Metric topology on closed set

definitiongeneral-topologymetric-spaces

I had a question on the following portion of lecture notes :

Let $(X, d)$ be a metric space. Then for any $\delta > 0$, we define
the open ball to be $B(x, \delta) := \{y \in X : d(x, y) < \delta\}$.

One way to define open sets of a metric space, i.e. to dene the
metric topology is to then just declare a set $U$ open if around any
point $x \in U$, we can find an open ball $B(x,\delta) \subseteq U$:

Lemma 2.4 (Metric topology). Let $(X, d)$ be a metric space. Define a
set of subsets $τ_d$ as follows: we declare $U \subseteq X$ to be open
(this is, we set $U$ to be in $τ_d$), if for every $x \in U$, we can
find some $\delta > 0$ such that $B(x, \delta) \subseteq U$. Then
$τ_d$ is a topology and is called the metric topology.

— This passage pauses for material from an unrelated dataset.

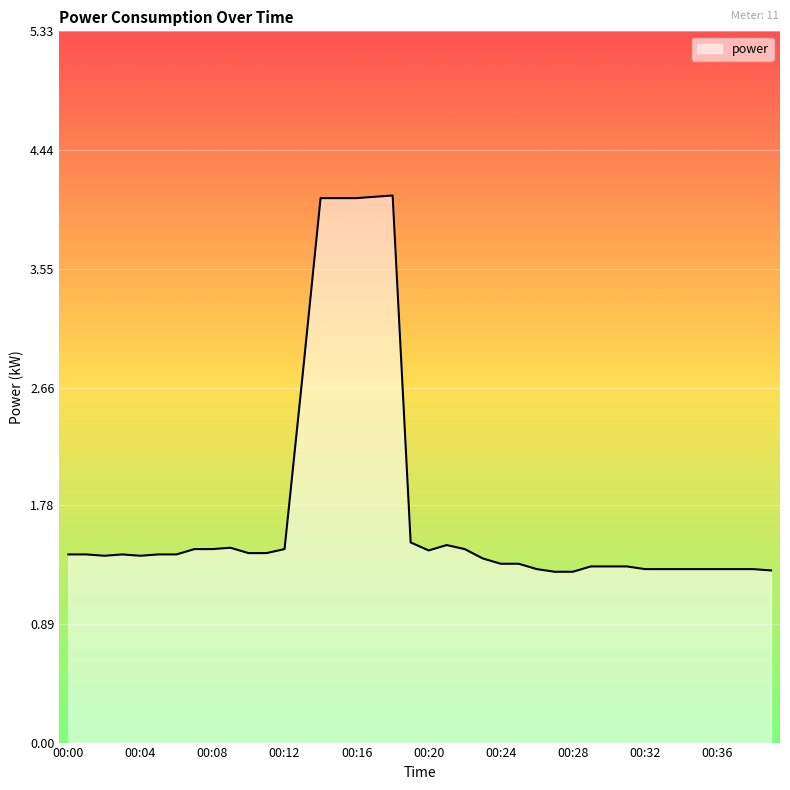

What is the minimum value shown in the chart?

1.3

A topology on $X$ needs to contain X. What if the metric space is "closed" ? For example if $X=[0,1]$ and the usual distance on real numbers (absolute value), then for $U=X$ and $x=0$ we will not be able to find a $\delta > 0$ such that $B(x, \delta) \subseteq X$.

Best Answer

The main point is that in the definition of $B(x, \delta)$, you consider only points inside $X$. So for $X = [0,1]$, $B(0, \delta) = [0, \delta)$.